3. Write to appropriate partition file
4. Repeat for Listens table with SAME hash function
Result after Phase 1:
- 10 Users partition files (~640MB each)
- 10 Listens partition files (~6.4GB each)
- User 42 is in Users_partition_2
- ALL of User 42's listens are in Listens_partition_2
Phase 2 - Join:
For partition 0: Join(Users_p0, Listens_p0)
For partition 1: Join(Users_p1, Listens_p1)
...
For partition 9: Join(Users_p9, Listens_p9)
Each join fits in memory!
Key Point: user_id=42 will be in partition 2 in BOTH tables!
Multi-Table Joins
Joining Three Tables: Users, Listens, Songs
SELECT u.name, s.title, l.plays
FROM Users u
JOIN Listens l ON u.user_id = l.user_id
JOIN Songs s ON l.song_id = s.song_id;
📋 PSEUDOCODE: Multi-Way Join
ThreeWayJoin(U, L, S): // Assume |U| < |L| < |S|
temp = HPJ(U, L, "user_id") // U ⋈ L
result = HPJ(temp, S, "song_id") // temp ⋈ S
return result
Approximate Cost: 3(|U|+|L|) + |temp| + 3(|temp|+|S|) + OUT
Handling Skew in HPJ
Problem: Hot Keys
What if user_id=1 (system account) has 10M listens?

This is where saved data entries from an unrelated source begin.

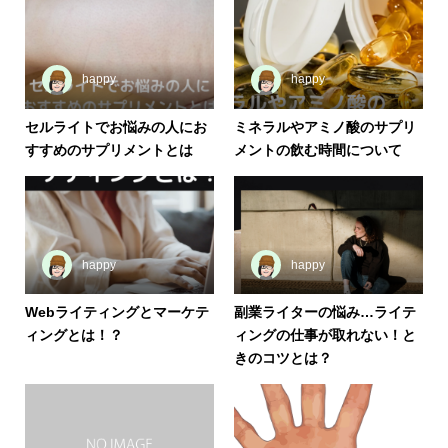
happy
happy
セルライトでお悩みの人にお
ミネラルやアミノ酸のサプリ
すすめのサプリメントとは
メントの飲む時間について
happy
happy
Webライティングとマーケテ
副業ライターの悩み…ライテ
ィングとは！？
ィングの仕事が取れない！と
きのコツとは？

# Partition sizes become uneven:
# Partition 0: 100MB (normal)
# Partition 1: 10GB (hot key!) <-- Won't fit in RAM
# Partition 2: 120MB (normal)
Solution: Handle Skew
When a partition is too large (hot key):
-
Detect: Monitor partition sizes during Phase 1
-
Split: Re-partition the large partition with a different hash
-
Recurse: Apply HPJ recursively to the sub-partitions
Why Hash Partition Join Works
Correctness Guarantee
-
Same hash function on both tables
-
Same join key for partitioning
-
Result: Every matching pair ends up in same partition
Example Trace
User Alice (id=42) in Users table:
hash(42) % 10 = 2 → Goes to Users_partition_2
Alice's listens in Listens table:
Row 1: (user_id=42, song_id=101)
hash(42) % 10 = 2 → Goes to Listens_partition_2
Row 2: (user_id=42, song_id=303)
hash(42) % 10 = 2 → Goes to Listens_partition_2
When we join partition 2:
- Alice is in Users_partition_2
- ALL her listens are in Listens_partition_2
- They meet during the join!
Real-World Usage
PostgreSQL
EXPLAIN (ANALYZE, BUFFERS)
SELECT * FROM huge1 JOIN huge2 USING (id);
-- Hash Join
-- -> Hash partition huge1
-- -> Hash partition huge2
-- -> Join partitions
Apache Spark
# Spark automatically uses HPJ for large joins
df1 = spark.read.parquet("users")
df2 = spark.read.parquet("listens")
# This triggers hash partition join
result = df1.join(df2, "user_id")
# You can control partitions
result = df1.repartition(200, "user_id") \
.join(df2.repartition(200, "user_id"), "user_id")
Optimization Tips
-
Partition count: Choose B ≈ sqrt(larger_table_size/RAM)
-
Build on smaller: Always build hash table on smaller relation
-
Broadcast small tables: If one table fits in RAM, broadcast it
-
Monitor skew: Track partition sizes, handle hot keys
Key Takeaways
-
HPJ enables joining tables >> RAM
-
Same hash → Same partition ensures correctness
-
Two phases: Partition then join
-
Extends to multiple tables via sequential joins
-
Handle skew with recursive partitioning
-
Foundation of distributed joins in Spark/Hadoop
The Punchline: Hash once, join anywhere! Partitioning turns big joins into parallel local joins.